Tel Aviv Museum of Art
The new wing of the Tel Aviv Museum of Art, designed by architect Preston Scott Cohen as an addition to the museum’s Main Building, is the latest development in a process that started in the 1930s, when the city’s first mayor, Meir Dizengoff, created a municipal art museum in his own house. It evolved through the creation of the Helena Rubinstein Gallery in 1959, the austere main building designed by architects Dan Eitan and Itzhak Yashar in 1971, and the Herta & Paul Amir Building, inaugurated in 2011.
Tel Aviv Museum of Art from Rick Meghiddo on Vimeo.
The new addition and the museum’s main building are connected by a sculpture garden created in 1999. Although the language of the two buildings is totally different, and are part of a wider area that includes the Opera House, the Cameri Theater, the Beit Ariela Central Library and the Tel Aviv Courthouse, designed at different times by different architects, the whole maintains the kind of integrity that one may find in a garden in which different type of plants coexist.
The program for the new addition was demanding. Rectangular neutral galleries had to fit into a triangular site, which also had to accommodate a new art library that takes one third of the total 200,000 square feet, or about 18,000 square meters.

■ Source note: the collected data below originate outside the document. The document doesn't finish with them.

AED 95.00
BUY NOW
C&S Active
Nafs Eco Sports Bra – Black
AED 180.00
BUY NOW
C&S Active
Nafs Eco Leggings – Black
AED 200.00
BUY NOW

The project’s main concept was the creation of an 87-foot-high atrium, called “the lightfall,” which brings natural light deep into the building.
One may argue whether the design belongs to the trend triggered by the “Bilbao Effect,” which resonates in the works of Zaha Hadid and Daniel Libeskind, or whether it appropriately responds to functional needs, or whether fifty-five million dollars have been well spent. Social agendas, important as they are in decision-making, must also take into consideration the intangible artistic value that a building can provide.
In spite of the building trendy aspects, I think that the space and the use of light of the atrium well to the feelings of the visitor, and bring a poetic contribution to this vibrant city full of contrasts.